The parents of college students moving to on-campus or off-campus housing should review their insurance policies to make sure their children’s personal possessions are covered while they are away at school, according to the Insurance Information Institute (I.I.I.). Before a child heads off to college the I.I.I. recommends taking the following steps:
- Create a ‘dorm inventory’—a list of items the student plans to bring to school, along with its estimated value. To make this process easier, the I.I.I. has created free Web-based software, available at KnowYourStuff.org. Be sure to note specific high-value items such as a computer, camera or musical instrument and scan receipts into the system in order to document their retail value. Having an up-to-date inventory can help determine how much insurance to purchase and get insurance claims settled faster in the event of theft, fire or other types of disasters.

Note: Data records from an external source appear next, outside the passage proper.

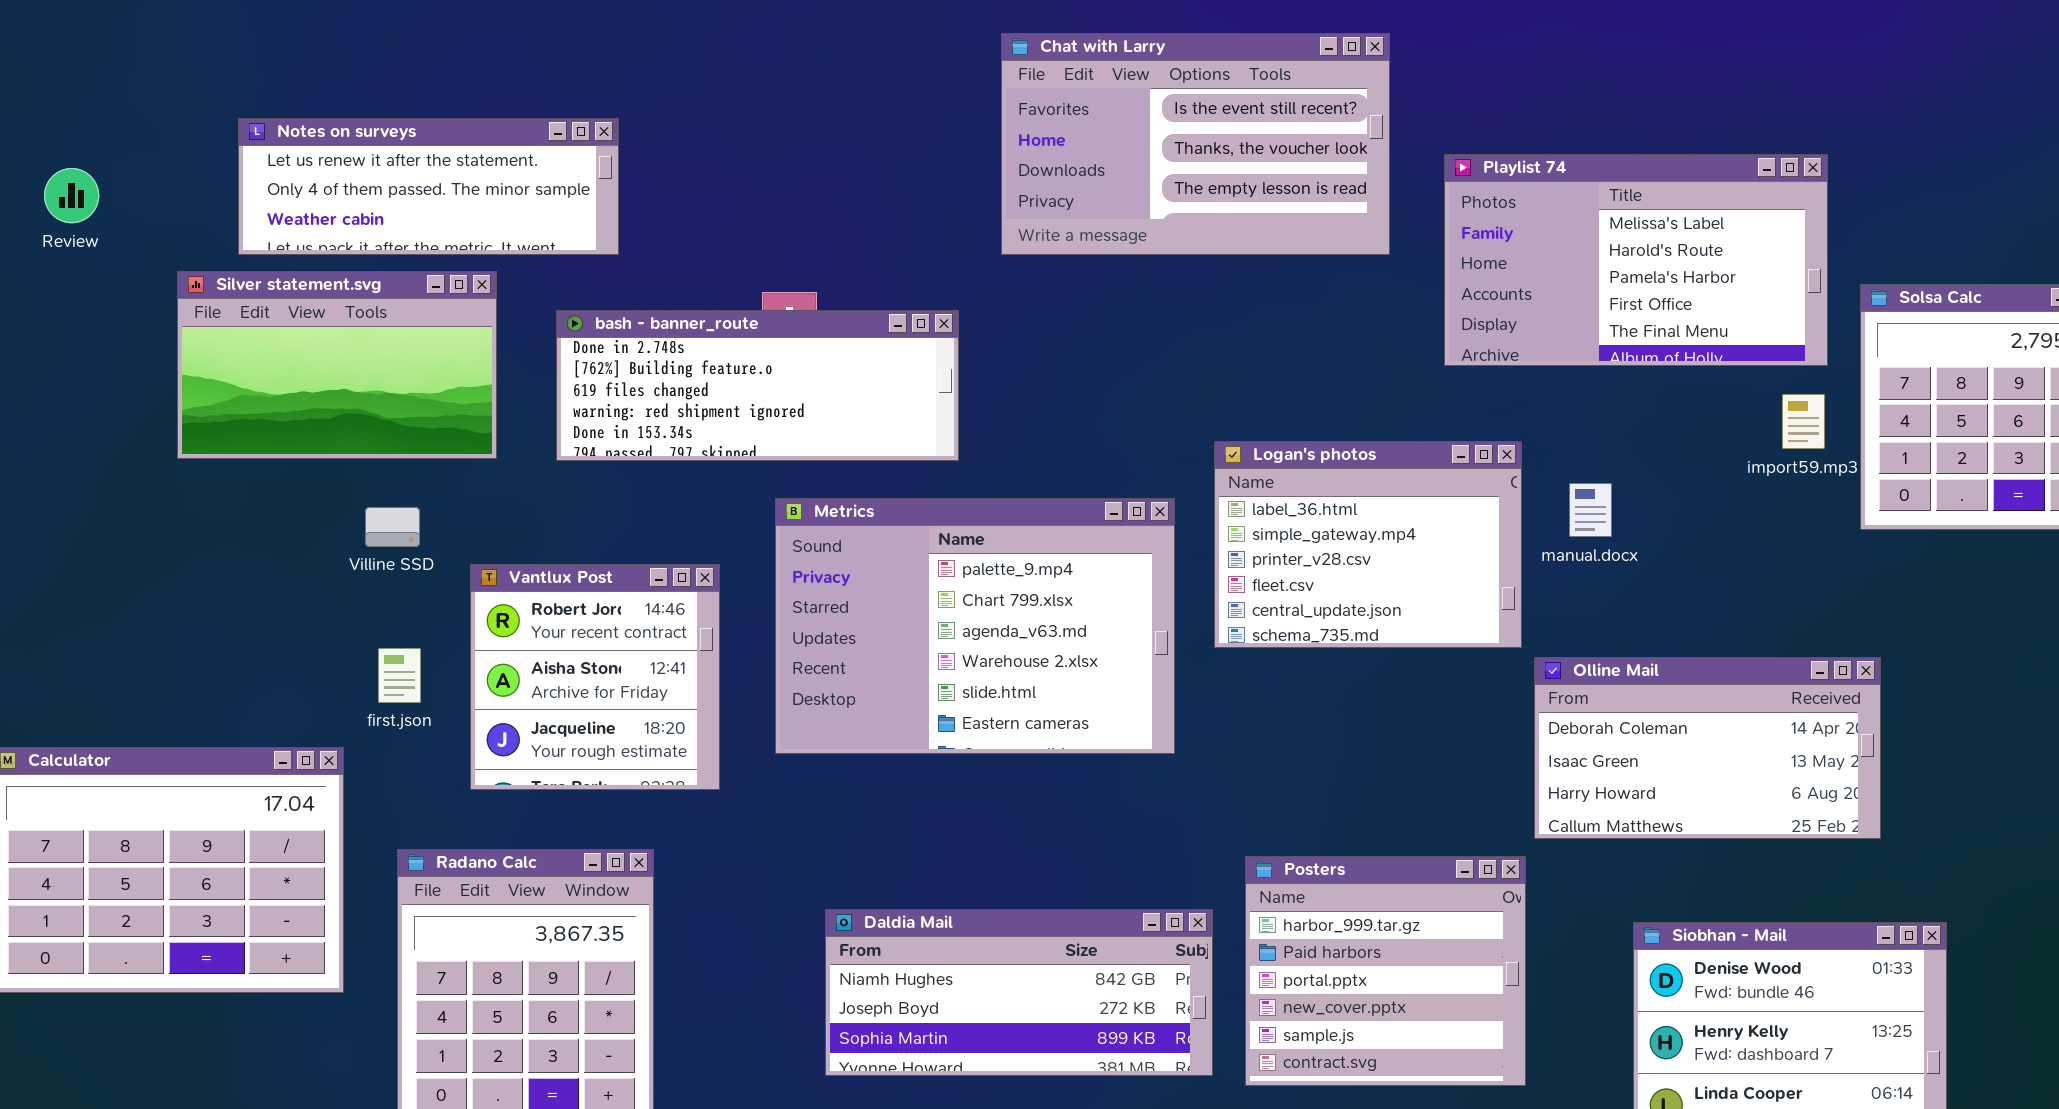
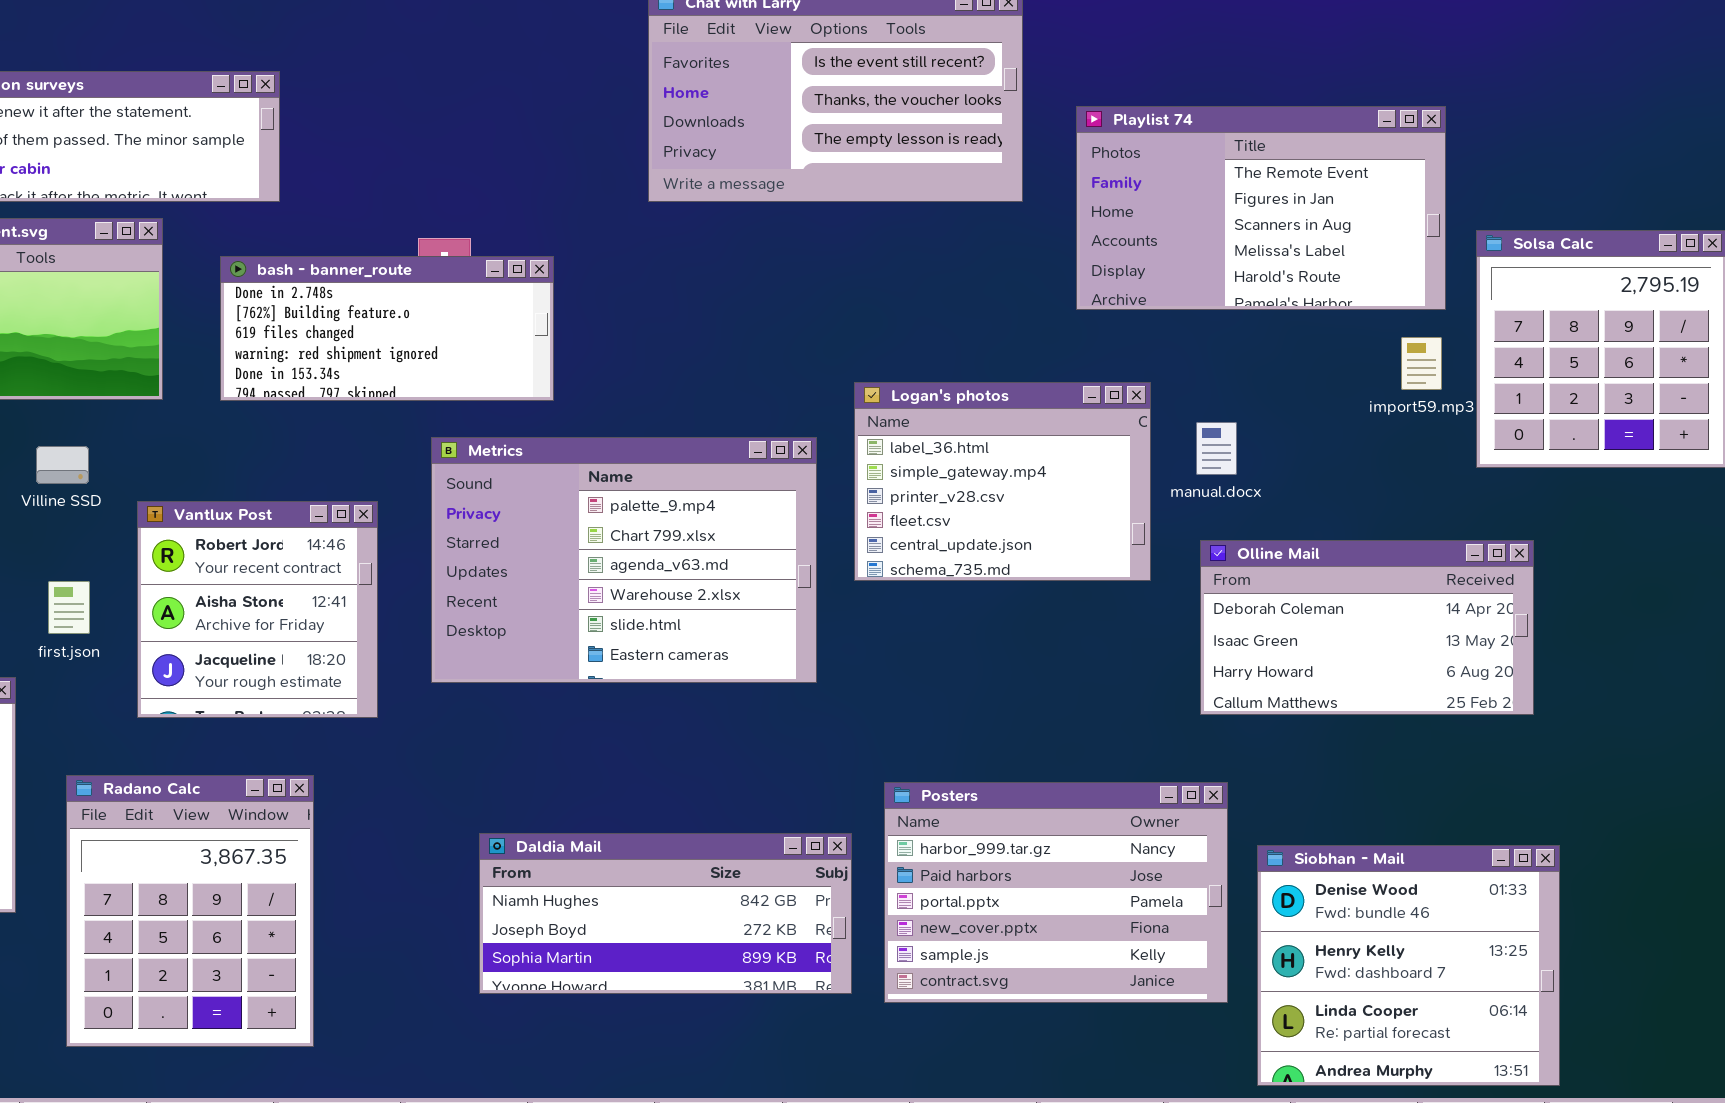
Playlist 74: [1444,154,1828,366] -> [1076,106,1446,310], scrolled up 3 rows
bash - banner_route: [556,310,959,461] -> [220,256,554,401], resized
Olline Mail: [1534,657,1881,839] -> [1200,540,1534,715], moved
Posters: [1245,856,1526,1086] -> [884,782,1228,1003], resized

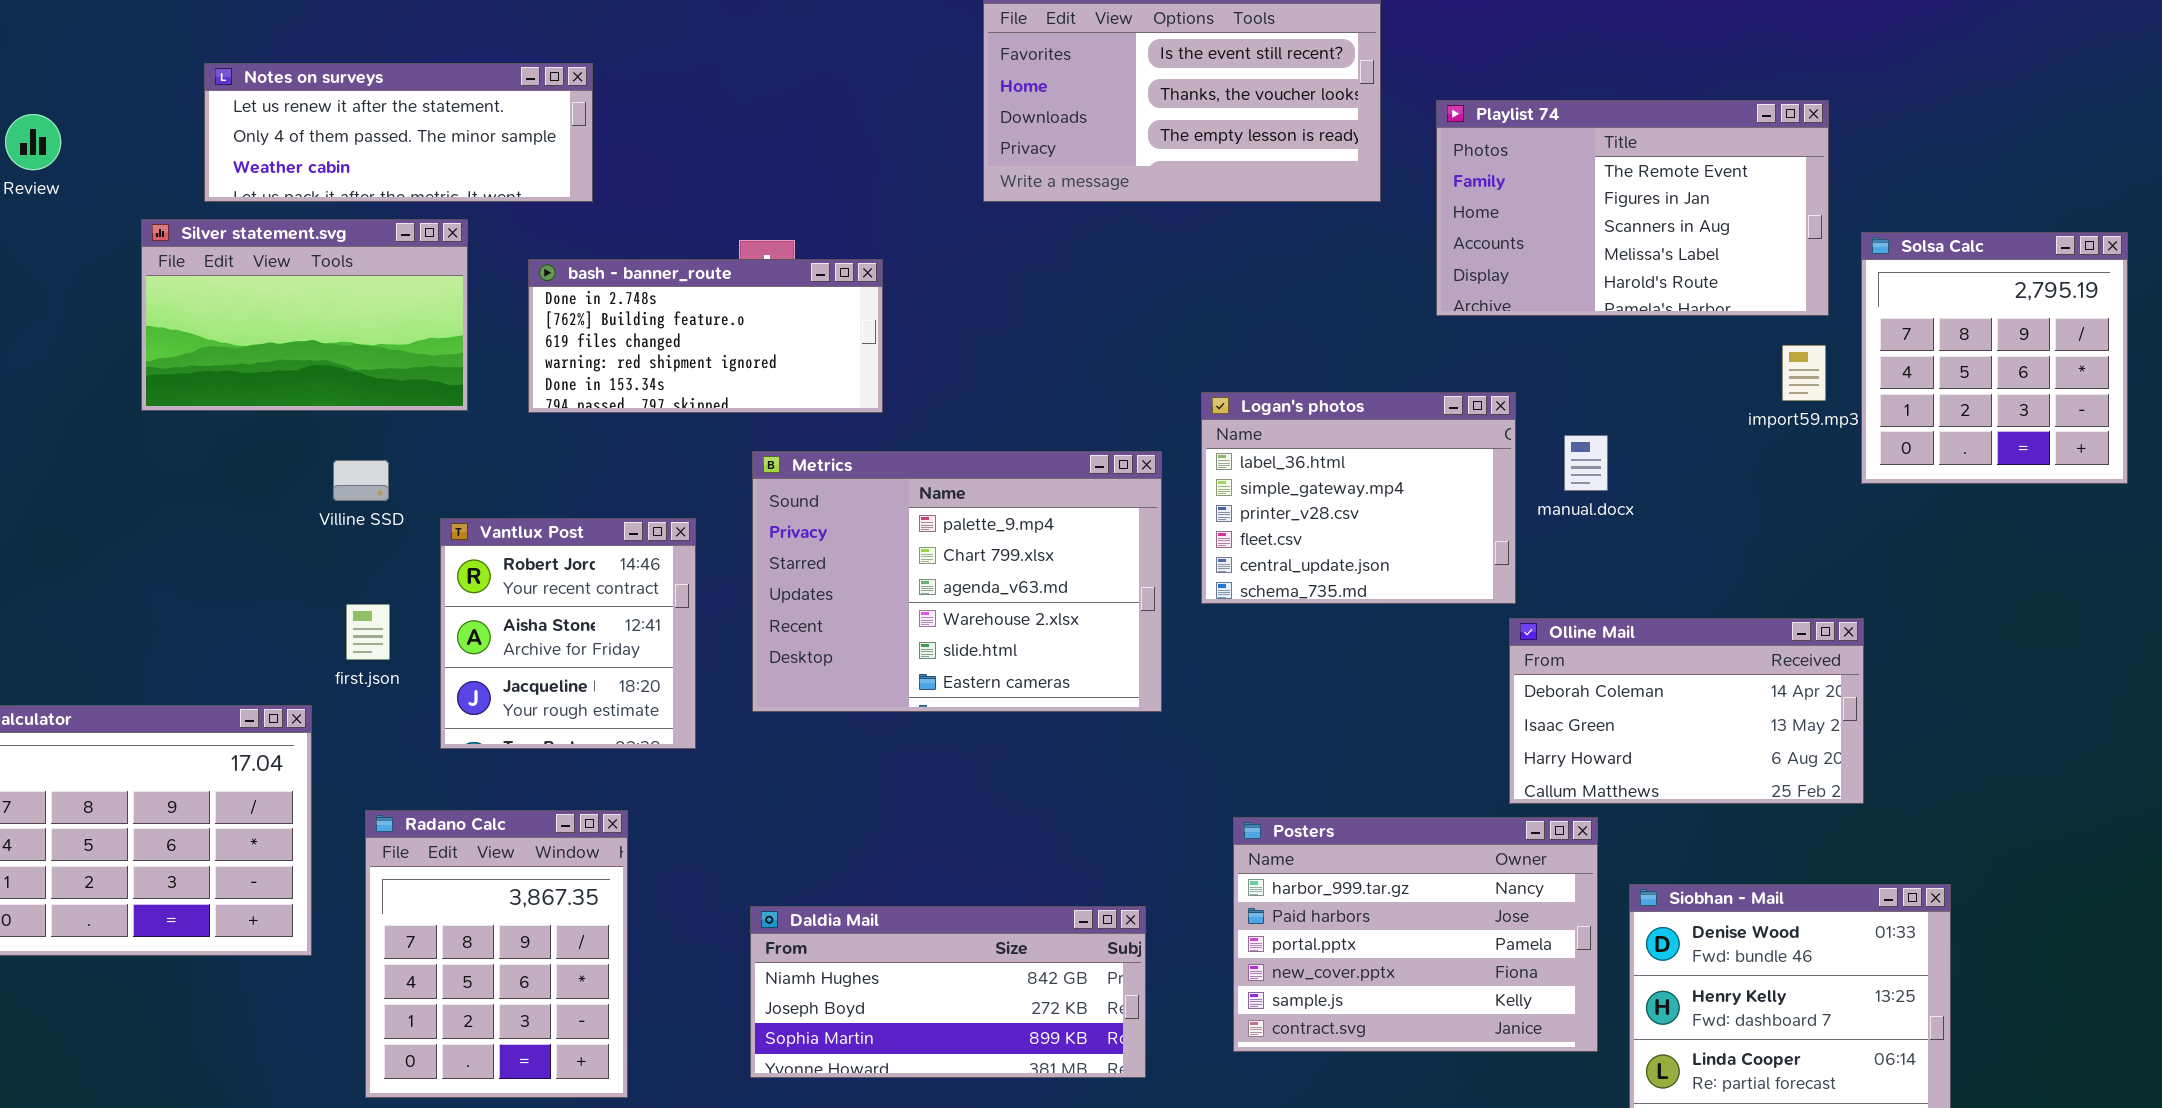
Olline Mail: [1200,540,1534,715] -> [1509,618,1864,804], moved
Daldia Mail: [479,833,852,994] -> [750,906,1146,1078], moved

- Contact your insurance agent or company representative—college is a major life event that may trigger the need for changes in insurance coverage, so ask about the insurance implications of a son or daughter becoming a full-time student and determine if supplemental insurance is needed. And, don’t forget to ask about discounts or ways to reduce costs.
Other Coverages to Consider
- Auto Insurance: If the student has been driving the family car and will now be away at college, at least 100 miles from home, make sure you let your insurance company know. You may be eligible for a discount on your auto insurance. If your son or daughter has their own car, it is very important to let your insurance company know if the car will be at school or left home, as the cost of the insurance will be based on where the car resides. Many auto insurance companies will also give a discount to students who get good grades at school.
- Tuition Insurance: This coverage refunds a significant portion of semester tuition and on-campus room and board when a student withdraws at any time during a to a covered medical reason, including emotional, nervous or mental disorders or the death of the student. There is no coverage if the student voluntarily withdraws from school. Student loans used to pay for college costs can also be covered by the policy. Tuition insurance is available to students through participating colleges and universities, including some graduate programs, and is provided by third-party insurers; these policies cost anywhere from 1 percent to 3 percent of tuition per semester. The average tuition cost for U.S. private schools in 2010 was $27,293 per year, according to the College Board, a nonprofit organization that keeps track of higher education information.